Publisher Jonathan Cape almost took on the book, but the Ministry of Information advised against antagonizing the Soviet Union, an ally in World War II (however, the official who gave this warning was later discovered to be a Soviet spy). With rejections accumulating, Orwell even considered self-publishing before Animal Farm was accepted by Fredric Warburg's small press.
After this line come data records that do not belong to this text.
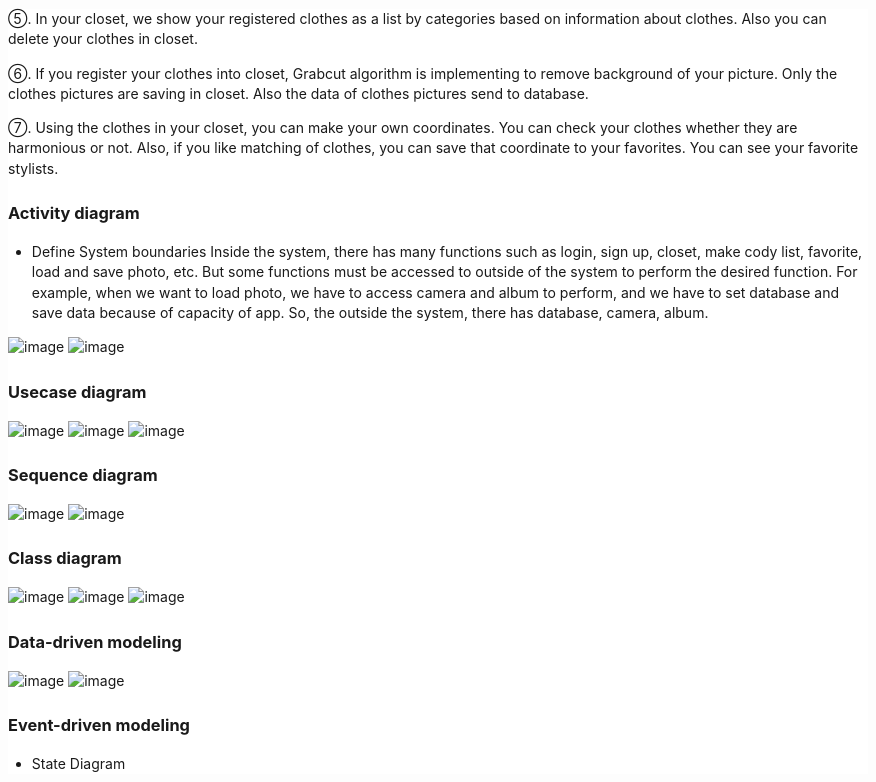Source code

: ⑤. In your closet, we show your registered clothes as a list by categories based on information about clothes. Also you can delete your clothes in closet.

⑥. If you register your clothes into closet, Grabcut algorithm is implementing to remove background of your picture. Only the clothes pictures are saving in closet. Also the data of clothes pictures send to database.

⑦. Using the clothes in your closet, you can make your own coordinates. You can check your clothes whether they are harmonious or not. Also, if you like matching of clothes, you can save that coordinate to your favorites. You can see your favorite stylists.

### Activity diagram
- Define System boundaries 
Inside the system, there has many functions such as login, sign up, closet, make cody list, favorite, load and save photo, etc. But some functions must be accessed to outside of the system to perform the desired function. For example, when we want to load photo, we have to access camera and album to perform, and we have to set database and save data because of capacity of app. So, the outside the system, there has database, camera, album.

![image](https://user-images.githubusercontent.com/57340671/114292297-8fb3e400-9ac8-11eb-8e54-90d43995e1ca.png)
![image](https://user-images.githubusercontent.com/57340671/114292320-b07c3980-9ac8-11eb-8563-0e235b82f2c1.png)

### Usecase diagram

![image](https://user-images.githubusercontent.com/57340671/114292334-c2f67300-9ac8-11eb-8504-76d976261d82.png)
![image](https://user-images.githubusercontent.com/57340671/114292348-d1dd2580-9ac8-11eb-926d-574a575457db.png)
![image](https://user-images.githubusercontent.com/57340671/114292356-e1f50500-9ac8-11eb-89fd-ab853f211a1c.png)

### Sequence diagram

![image](https://user-images.githubusercontent.com/57340671/114292361-ee795d80-9ac8-11eb-94fb-1a3a41c7c4b2.png)
![image](https://user-images.githubusercontent.com/57340671/114292364-f33e1180-9ac8-11eb-8e43-b010f45c1d92.png)

### Class diagram

![image](https://user-images.githubusercontent.com/57340671/114292368-fcc77980-9ac8-11eb-9ccf-45052867ce09.png)
![image](https://user-images.githubusercontent.com/57340671/114292371-0355f100-9ac9-11eb-87f3-f7946adb62a0.png)
![image](https://user-images.githubusercontent.com/57340671/114292374-0bae2c00-9ac9-11eb-939d-376ce04764f0.png)

### Data-driven modeling

![image](https://user-images.githubusercontent.com/57340671/114292380-1ff22900-9ac9-11eb-90c3-433086ce2cb9.png)
![image](https://user-images.githubusercontent.com/57340671/114292381-24b6dd00-9ac9-11eb-9040-3080521d2acb.png)

### Event-driven modeling
- State Diagram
The success that followed the book's 1945 release probably had some publishers regretting their earlier refusals.
Helped by Hemingway
During the Spanish Civil War, Stalinists turned on POUM, the left-wing group Orwell fought with. This led to POUM members being arrested, tortured and even killed. Orwell escaped Spain before he was taken into custody — but when he traveled to Paris in 1945 to work as a correspondent, he felt he could still be in danger from Communists who were targeting their enemies.
A gun could offer protection, but as a civilian Orwell couldn't easily acquire one. His solution was to turn to Ernest Hemingway. Orwell visited Hemingway at the Ritz and explained his fears; Hemingway, who admired Orwell's writing, handed over a Colt .32. It's unknown if Orwell ever had to use the weapon, but hopefully it provided him with some peace of mind.
Orwell and Huxley
Before Orwell wrote 1984 (1949) and Aldous Huxley penned Brave New World (1932), the two met at Eton, where Huxley taught French. While some students took advantage of and mocked Huxley's poor eyesight, Orwell reportedly stood up for him and enjoyed having Huxley as a teacher.
Orwell and Huxley also read each other's most famous work. Writing in Time and Tide in 1940, Orwell called Brave New World "a good caricature of the hedonistic Utopia" but said "it had no relation to the actual future," which he envisaged as "something more like the Spanish Inquisition." In 1949, Huxley sent Orwell a letter with his take on 1984: though he admired it, he felt "the lust for power can be just as completely satisfied by suggesting people into loving their servitude as by flogging and kicking them into obedience."
On May 2, 1949, Orwell sent a list of names to a friend at the Foreign Office whose job was to fight Soviet propaganda: the 35 names were people he suspected of being Communist sympathizers. Orwell noted in his letter, ''It isn't a bad idea to have the people who are probably unreliable listed." He also wrote, "Even as it stands I imagine that this list is very libelous, or slanderous, or whatever the term is, so will you please see that it is returned to me without fail."
Orwell wanted Britain to survive the threat of totalitarianism, and almost certainly felt he was helping that cause. However, it's still surprising that the man who came up with the concept of Big Brother felt comfortable providing the government with a list of suspect names.
Last chance at life
When Orwell's tuberculosis worsened in the 1940s, a cure existed: the antibiotic streptomycin, which had been on in the market in America since 1946. However, streptomycin wasn't readily available in post-war Great Britain.
Given his connections and success, Orwell was able to obtain the drug in 1948, but experienced a severe allergic reaction to it: hair falling out, disintegrating nails and painful throat ulcerations, among other symptoms. His doctors, new to the drug, didn't know a lower dosage likely could have saved him without the horrible side effects; instead, Orwell ceased treatment (the remainder was given to two other TB patients, who recovered). He tried streptomycin once more in 1949, but still couldn't tolerate it. Orwell succumbed to TB on January 21, 1950.